And, worst of the lot, you spend the entire time thinking about when you’re going to have to leave. For most people it’s probably not an issue. But add cycling (traffic considerations, weather considerations, packing up time), or peak-hour traffic (when will that start, packing up, driving home, unpacking), plus the things you have to do when you get home (because you weren’t home today, like cleaning, cooking, washing, feeding other people), and your day is ruined.

Then, add poor or patchy internet, the time wasted going out of the space to have phone calls, and the expense of eating if you forget food (or just need more) and it becomes a whole lot of pain.

So it turns out, I’m a bad coworker. I struggle to focus, I never work through my list, I am distracted all day every day that I’m in there.

In two years, I haven’t had one productive day in a coworking space

Well, not productive in terms of client work. I piss about.
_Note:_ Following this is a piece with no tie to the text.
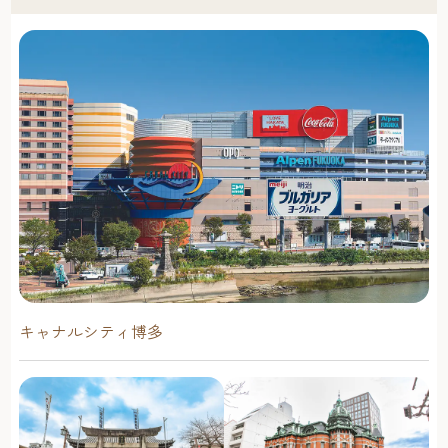
キャナルシティ博多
I have rad conversations that sometimes turn into productive work, absolutely. I have a fabulous network I have had great access to public spaces like cafes for meetings.

So in terms of the community and the things it gives me access to, it’s fabulous and I love it. But in terms of actually doing work? Awful.

In retrospect, I always struggled like this in offices, in traditional business too. I’m just really good at being hyper productive when I’m isolated. Must be the fact that I am naturally a major introvert, and I find people actually draining on my reserves and concentration.

If you’re thinking coworking, think about how you work

By all means, join a coworking space. But if you don’t work in a focused, clear way around people, then don’t think about coworking as a place to work.

This has been a really hard lesson for me. I would far rather blame the day of the week, or my emotional state, or my energy levels, or anything else in the world than to think that’s it’s been a failure in my approach.

The lesson I’ve learned is not to schedule client work on days that I work at Majoran. I can spend the time doing creative things, networking things, and other non-critical things. It’s just faintly disturbing that it took me two whole years to work this out.